[Material provided Boundary: Start]

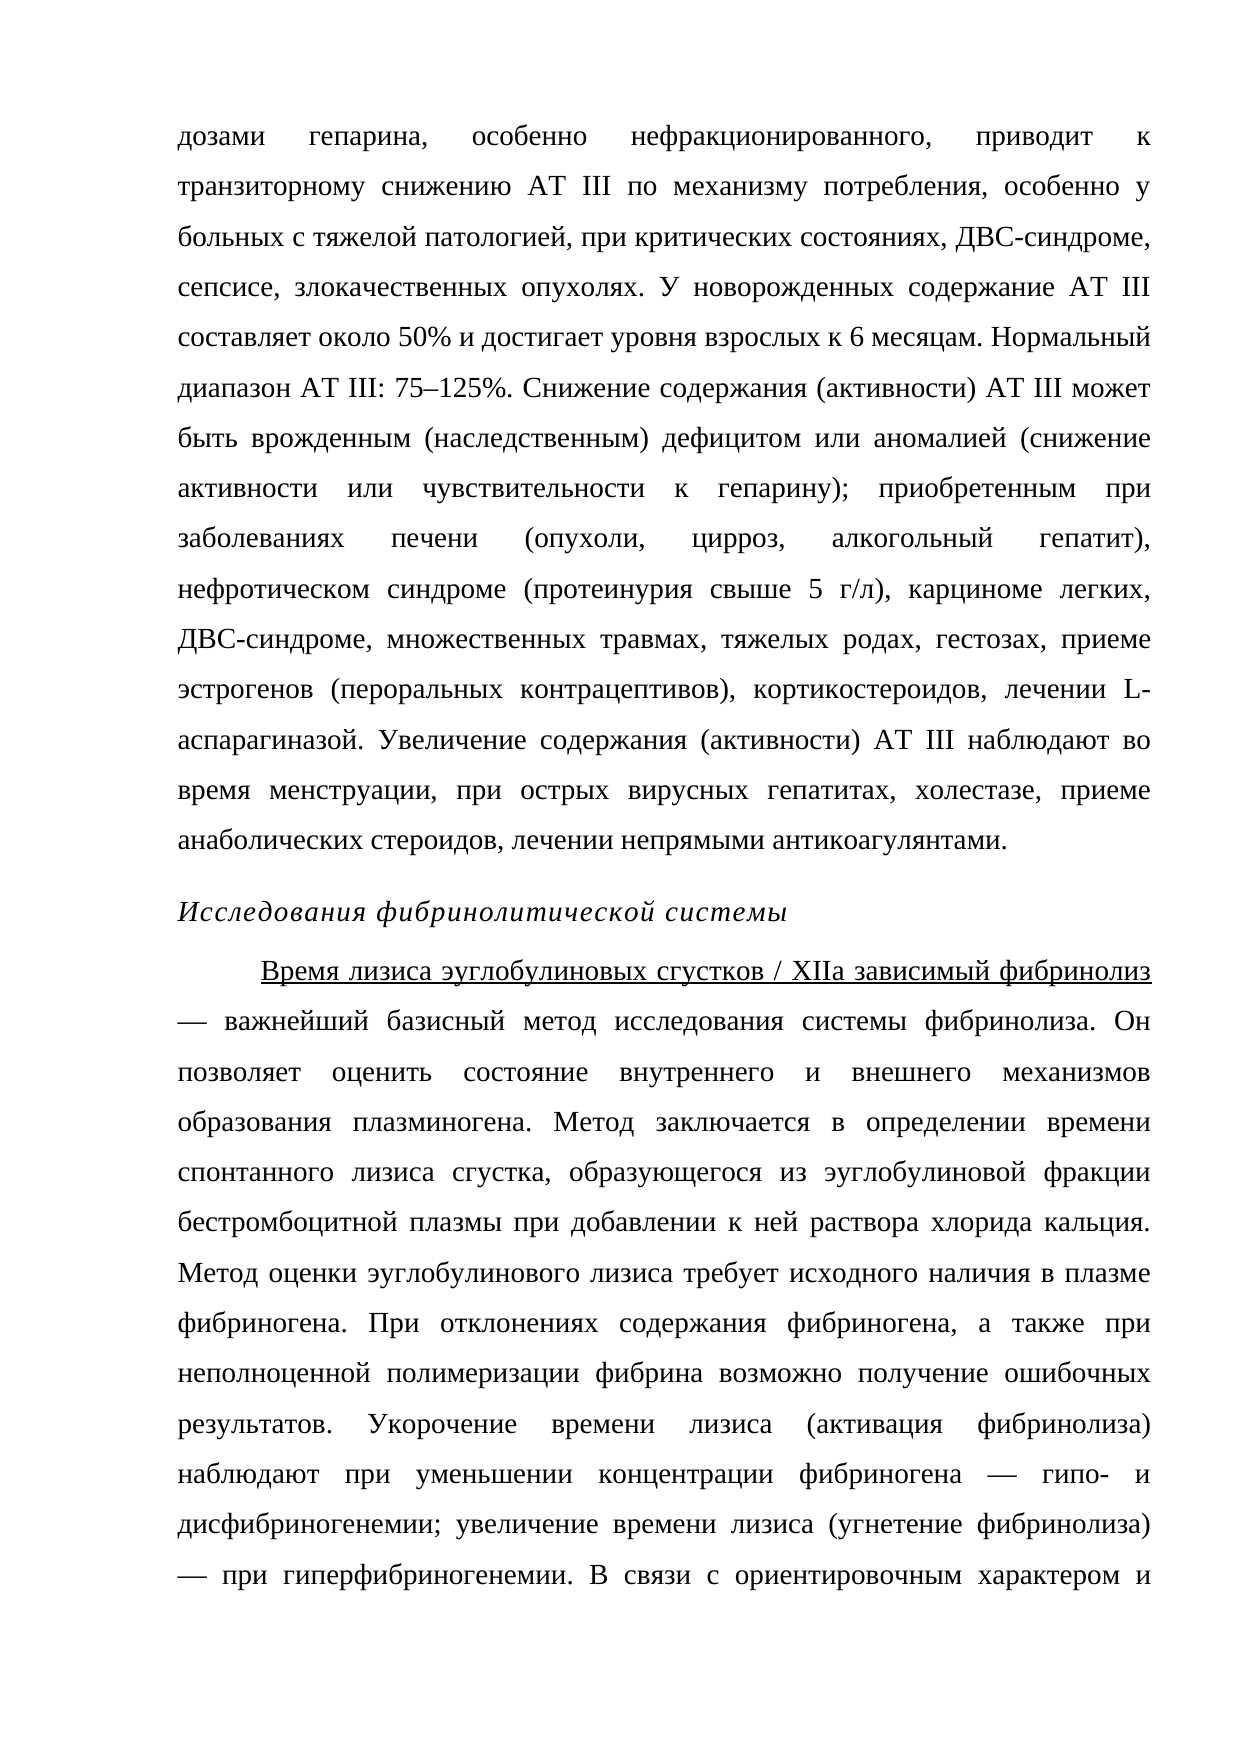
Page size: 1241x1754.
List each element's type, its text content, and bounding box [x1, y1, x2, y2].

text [177, 953, 1152, 1590]
subtitle Исследования фибринолитической системы [177, 894, 1152, 927]
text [177, 118, 1152, 856]
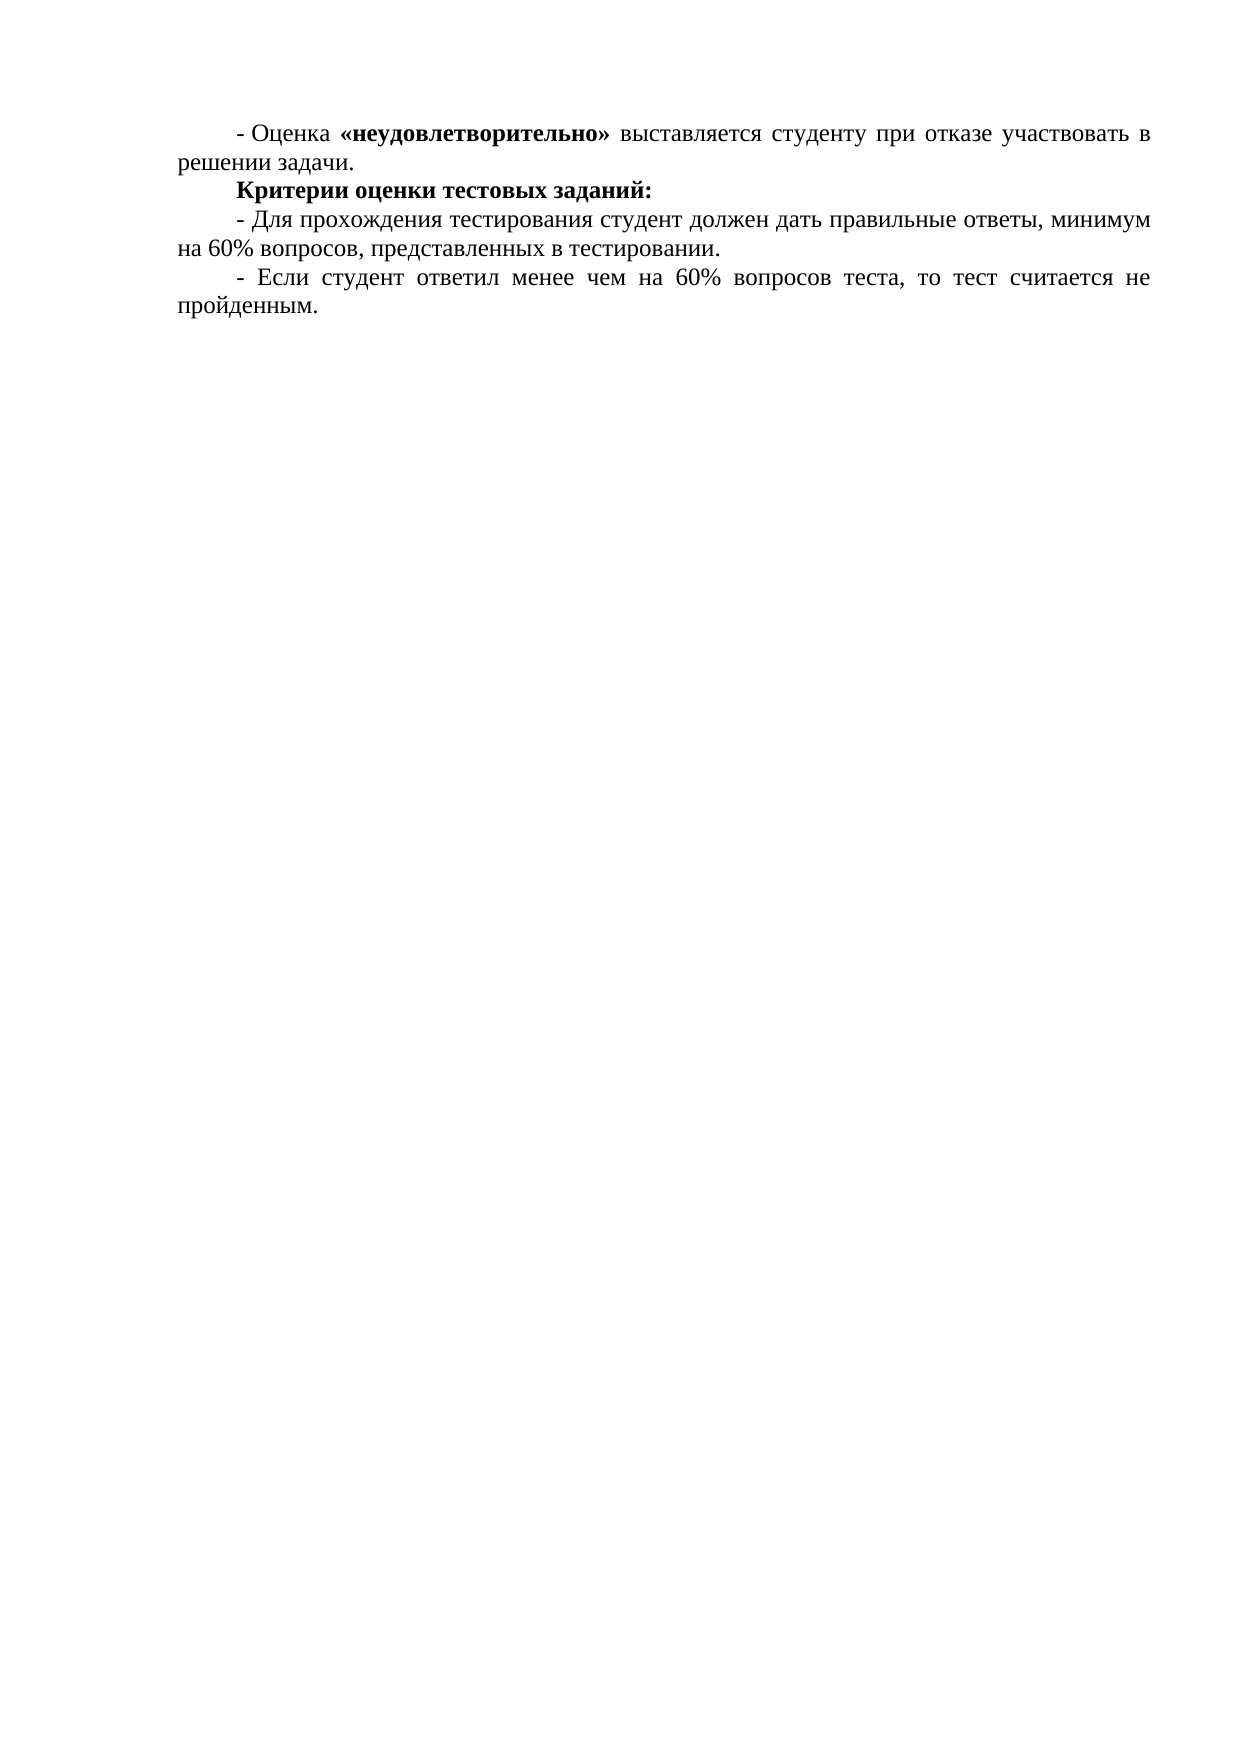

[Material provided Boundary: End]

Please set the data above down exactly, with the pictures removed.

Page size: 1241x1754.
List each element's type, its text content, and bounding box [x1, y1, x2, y2].

text [177, 953, 1152, 1590]
subtitle Исследования фибринолитической системы [177, 894, 1152, 927]
text [177, 118, 1152, 856]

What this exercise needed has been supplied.